I don't know if any of you out there read Granny's Family Garden as I have for a goodish while now.  She recently documented her battle with cancer and how her family stepped up to plant the garden she no longer had the strength for.  Sad to report she lost that fight.  I, for one, will miss her posts.

I read this and thought of the banquet scene in the Dune miniseries where the Spacing Guild representative asks Dr. Kynes, "Fremen drink the blood of their dead, don't they, Dr. Kynes?"  To which Kynes answeres, "Not just the blood but all of a man's water.  The human body is 70% water and surely a dead man no longer needs it."  Whereupon the questioner, squeamishly, puts his glass of water back on the table.  The truth is every drop of water has probably passed through thousands of humans (and other animals) during its existence.  Those who are upset about proposals to purify sewage water might try buying bottled water but then that water is just like all other water in the world.  Most of it comes straight out of some municipal tap.

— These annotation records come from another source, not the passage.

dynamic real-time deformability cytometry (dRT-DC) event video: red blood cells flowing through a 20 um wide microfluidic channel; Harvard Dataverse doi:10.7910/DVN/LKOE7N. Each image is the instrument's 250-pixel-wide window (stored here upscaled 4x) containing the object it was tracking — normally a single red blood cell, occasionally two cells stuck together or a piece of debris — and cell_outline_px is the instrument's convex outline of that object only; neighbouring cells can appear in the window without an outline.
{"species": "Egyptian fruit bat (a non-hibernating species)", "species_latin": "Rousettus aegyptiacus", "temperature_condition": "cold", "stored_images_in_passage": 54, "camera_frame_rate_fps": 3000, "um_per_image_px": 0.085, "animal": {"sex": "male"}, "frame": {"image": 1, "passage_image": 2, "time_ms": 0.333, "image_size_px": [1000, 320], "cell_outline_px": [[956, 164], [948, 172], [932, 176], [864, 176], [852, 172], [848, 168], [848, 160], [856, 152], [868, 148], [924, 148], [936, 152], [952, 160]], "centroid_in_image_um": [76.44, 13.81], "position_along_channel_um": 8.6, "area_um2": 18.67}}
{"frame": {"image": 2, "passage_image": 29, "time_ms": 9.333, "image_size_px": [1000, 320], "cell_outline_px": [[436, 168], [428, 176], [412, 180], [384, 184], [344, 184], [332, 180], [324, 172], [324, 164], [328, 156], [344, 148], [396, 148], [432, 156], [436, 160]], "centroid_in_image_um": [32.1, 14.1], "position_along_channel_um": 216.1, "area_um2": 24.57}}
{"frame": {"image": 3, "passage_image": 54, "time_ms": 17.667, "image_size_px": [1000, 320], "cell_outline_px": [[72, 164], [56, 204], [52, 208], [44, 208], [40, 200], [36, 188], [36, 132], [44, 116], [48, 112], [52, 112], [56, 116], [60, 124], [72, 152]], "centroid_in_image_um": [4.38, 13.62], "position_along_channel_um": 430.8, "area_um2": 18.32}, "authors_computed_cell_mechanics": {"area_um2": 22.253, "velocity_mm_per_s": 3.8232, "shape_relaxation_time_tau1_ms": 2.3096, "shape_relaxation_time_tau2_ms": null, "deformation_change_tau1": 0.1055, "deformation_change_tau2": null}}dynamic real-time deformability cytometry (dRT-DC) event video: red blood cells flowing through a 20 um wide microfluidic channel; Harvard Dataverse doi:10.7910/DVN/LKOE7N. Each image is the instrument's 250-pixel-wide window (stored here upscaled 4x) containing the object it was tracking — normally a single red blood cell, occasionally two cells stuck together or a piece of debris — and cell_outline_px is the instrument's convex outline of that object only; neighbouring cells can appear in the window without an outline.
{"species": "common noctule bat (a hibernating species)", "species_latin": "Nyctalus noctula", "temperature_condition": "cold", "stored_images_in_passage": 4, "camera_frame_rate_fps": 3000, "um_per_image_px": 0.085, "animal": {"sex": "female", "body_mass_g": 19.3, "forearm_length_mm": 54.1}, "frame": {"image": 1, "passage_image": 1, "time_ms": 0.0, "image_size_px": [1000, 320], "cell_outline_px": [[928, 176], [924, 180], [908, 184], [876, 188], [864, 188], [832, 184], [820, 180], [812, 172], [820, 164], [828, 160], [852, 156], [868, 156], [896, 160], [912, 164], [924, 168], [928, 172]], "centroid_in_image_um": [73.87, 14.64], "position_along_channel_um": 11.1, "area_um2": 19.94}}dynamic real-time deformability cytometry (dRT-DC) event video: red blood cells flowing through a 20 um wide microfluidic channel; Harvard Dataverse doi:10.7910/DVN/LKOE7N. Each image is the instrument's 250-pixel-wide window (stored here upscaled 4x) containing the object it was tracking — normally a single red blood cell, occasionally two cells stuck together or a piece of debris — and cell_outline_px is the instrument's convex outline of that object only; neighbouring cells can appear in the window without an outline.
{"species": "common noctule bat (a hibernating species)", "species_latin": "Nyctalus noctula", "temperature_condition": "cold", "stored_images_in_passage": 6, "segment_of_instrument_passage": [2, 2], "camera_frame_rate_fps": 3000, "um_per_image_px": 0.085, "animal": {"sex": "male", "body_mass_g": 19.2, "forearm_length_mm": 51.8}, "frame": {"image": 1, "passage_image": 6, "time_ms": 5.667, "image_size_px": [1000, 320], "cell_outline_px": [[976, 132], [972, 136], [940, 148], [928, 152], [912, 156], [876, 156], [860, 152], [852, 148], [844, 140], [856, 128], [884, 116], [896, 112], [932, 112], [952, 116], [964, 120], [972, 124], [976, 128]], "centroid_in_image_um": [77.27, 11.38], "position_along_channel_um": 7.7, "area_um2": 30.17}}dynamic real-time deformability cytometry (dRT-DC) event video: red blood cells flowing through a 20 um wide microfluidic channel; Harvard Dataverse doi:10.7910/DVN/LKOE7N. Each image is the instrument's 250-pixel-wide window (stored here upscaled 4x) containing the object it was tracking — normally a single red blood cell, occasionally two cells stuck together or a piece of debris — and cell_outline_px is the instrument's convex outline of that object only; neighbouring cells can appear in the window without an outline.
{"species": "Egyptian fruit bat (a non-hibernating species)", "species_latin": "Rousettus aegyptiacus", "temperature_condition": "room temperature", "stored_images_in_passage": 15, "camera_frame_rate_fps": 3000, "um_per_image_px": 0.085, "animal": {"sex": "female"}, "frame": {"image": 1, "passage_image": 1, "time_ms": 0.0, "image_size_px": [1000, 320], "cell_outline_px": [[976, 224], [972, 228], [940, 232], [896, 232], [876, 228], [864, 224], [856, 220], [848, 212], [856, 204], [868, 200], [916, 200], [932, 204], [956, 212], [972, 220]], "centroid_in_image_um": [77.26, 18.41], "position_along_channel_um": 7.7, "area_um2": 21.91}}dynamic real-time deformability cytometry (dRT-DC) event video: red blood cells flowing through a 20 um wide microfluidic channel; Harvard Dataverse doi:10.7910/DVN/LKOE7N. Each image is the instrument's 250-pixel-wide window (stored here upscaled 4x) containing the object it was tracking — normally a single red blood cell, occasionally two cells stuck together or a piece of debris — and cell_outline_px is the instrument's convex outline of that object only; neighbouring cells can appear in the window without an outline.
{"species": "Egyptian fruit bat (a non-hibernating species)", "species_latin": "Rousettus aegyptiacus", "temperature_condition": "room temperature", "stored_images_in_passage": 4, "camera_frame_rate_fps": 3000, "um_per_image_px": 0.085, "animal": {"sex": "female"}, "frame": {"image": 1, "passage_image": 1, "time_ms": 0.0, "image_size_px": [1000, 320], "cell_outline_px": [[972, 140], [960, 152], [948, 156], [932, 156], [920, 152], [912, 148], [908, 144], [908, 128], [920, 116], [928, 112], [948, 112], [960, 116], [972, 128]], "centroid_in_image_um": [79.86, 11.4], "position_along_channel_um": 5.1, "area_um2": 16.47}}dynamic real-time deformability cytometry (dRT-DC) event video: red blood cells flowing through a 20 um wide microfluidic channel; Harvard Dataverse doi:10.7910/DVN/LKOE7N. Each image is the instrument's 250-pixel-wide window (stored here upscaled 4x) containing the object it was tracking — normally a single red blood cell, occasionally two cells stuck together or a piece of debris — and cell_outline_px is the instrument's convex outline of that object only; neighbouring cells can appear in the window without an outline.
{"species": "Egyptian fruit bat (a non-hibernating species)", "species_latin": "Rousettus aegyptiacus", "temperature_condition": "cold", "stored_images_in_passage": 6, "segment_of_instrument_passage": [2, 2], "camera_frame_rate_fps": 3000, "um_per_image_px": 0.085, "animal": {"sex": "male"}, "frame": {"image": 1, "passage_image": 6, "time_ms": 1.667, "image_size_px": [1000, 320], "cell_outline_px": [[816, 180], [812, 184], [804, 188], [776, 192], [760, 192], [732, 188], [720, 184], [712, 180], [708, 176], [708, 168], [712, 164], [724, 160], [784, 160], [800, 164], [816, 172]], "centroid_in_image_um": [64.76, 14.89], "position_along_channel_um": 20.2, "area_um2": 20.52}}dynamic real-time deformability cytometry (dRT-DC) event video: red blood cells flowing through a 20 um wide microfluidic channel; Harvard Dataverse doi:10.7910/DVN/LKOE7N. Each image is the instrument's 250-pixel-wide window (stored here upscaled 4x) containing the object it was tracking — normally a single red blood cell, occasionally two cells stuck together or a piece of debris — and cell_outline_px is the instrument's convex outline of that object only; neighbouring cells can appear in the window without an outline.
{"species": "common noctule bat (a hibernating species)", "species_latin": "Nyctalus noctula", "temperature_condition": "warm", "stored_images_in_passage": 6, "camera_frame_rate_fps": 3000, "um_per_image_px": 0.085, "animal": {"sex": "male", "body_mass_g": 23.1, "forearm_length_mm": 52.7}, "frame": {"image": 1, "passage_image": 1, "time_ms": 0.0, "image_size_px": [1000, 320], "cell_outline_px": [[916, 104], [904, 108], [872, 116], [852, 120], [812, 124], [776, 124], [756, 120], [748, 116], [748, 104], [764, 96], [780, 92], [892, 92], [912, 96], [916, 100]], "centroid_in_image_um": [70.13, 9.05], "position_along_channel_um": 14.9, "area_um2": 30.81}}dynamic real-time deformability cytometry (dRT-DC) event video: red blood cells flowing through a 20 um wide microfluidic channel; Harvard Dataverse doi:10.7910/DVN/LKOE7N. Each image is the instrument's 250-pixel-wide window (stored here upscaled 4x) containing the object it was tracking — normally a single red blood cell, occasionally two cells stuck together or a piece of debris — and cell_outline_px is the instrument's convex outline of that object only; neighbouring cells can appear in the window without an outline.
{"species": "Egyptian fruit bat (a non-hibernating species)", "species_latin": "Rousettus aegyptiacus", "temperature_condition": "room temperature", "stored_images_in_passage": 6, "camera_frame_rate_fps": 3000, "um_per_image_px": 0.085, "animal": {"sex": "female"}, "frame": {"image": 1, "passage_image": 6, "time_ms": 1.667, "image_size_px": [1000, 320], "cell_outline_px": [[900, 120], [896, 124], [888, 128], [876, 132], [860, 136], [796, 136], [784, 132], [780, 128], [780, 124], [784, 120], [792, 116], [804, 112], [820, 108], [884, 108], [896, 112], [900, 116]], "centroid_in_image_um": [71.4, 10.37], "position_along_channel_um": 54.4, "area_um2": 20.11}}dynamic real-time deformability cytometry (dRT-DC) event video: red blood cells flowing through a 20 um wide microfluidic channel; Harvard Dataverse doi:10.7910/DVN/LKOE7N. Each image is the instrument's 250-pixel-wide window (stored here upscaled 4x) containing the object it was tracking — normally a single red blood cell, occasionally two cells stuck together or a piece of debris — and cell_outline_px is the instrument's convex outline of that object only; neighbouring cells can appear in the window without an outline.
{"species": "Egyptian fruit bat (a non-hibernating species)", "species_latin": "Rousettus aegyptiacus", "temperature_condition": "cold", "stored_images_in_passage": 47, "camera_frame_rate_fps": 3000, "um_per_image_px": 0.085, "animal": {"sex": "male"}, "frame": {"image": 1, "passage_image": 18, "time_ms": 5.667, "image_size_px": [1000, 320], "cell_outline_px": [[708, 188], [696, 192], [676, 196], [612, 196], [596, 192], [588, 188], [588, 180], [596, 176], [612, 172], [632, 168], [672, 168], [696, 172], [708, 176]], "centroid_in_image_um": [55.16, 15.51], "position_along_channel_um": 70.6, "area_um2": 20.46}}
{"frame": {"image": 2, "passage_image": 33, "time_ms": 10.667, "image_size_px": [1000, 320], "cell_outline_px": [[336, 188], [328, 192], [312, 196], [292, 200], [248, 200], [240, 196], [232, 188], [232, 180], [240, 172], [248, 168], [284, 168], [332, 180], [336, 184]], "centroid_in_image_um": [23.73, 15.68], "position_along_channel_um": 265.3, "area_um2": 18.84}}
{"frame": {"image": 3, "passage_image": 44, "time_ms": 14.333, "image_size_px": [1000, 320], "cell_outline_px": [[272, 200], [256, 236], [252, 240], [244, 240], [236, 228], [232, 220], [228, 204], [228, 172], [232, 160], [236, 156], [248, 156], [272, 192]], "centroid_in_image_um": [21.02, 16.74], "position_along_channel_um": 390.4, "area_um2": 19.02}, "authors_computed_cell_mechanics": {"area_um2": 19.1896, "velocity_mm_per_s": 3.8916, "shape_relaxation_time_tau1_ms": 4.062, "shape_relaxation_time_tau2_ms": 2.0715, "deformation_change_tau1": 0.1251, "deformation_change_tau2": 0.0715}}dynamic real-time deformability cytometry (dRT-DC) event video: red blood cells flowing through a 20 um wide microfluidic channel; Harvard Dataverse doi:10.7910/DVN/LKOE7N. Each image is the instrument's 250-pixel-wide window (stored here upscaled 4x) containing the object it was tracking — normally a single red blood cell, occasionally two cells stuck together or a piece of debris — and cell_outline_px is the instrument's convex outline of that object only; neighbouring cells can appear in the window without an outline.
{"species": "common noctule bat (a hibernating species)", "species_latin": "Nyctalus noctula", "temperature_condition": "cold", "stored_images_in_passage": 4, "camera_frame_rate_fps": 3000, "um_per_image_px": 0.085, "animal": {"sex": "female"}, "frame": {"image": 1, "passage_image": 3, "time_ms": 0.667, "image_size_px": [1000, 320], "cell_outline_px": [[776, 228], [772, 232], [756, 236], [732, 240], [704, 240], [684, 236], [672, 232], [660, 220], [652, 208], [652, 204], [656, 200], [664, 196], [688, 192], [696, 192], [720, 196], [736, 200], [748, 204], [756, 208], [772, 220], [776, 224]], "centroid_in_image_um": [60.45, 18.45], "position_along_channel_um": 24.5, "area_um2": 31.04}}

After reading some of the assholery that masqueraded as a judicial decision from the Supreme Court on the issue of public prayer I rather expected this.  Fundamentalist Christianists insist everyone stay respectfully silent while they invoke their Deity but refuse to be respectful of other's invocations of other Deities.  Religious freedom for thee but not for me.  I guess they want to take us back to seventeenth century Salem where Quakers were as likely to be hanged as witches.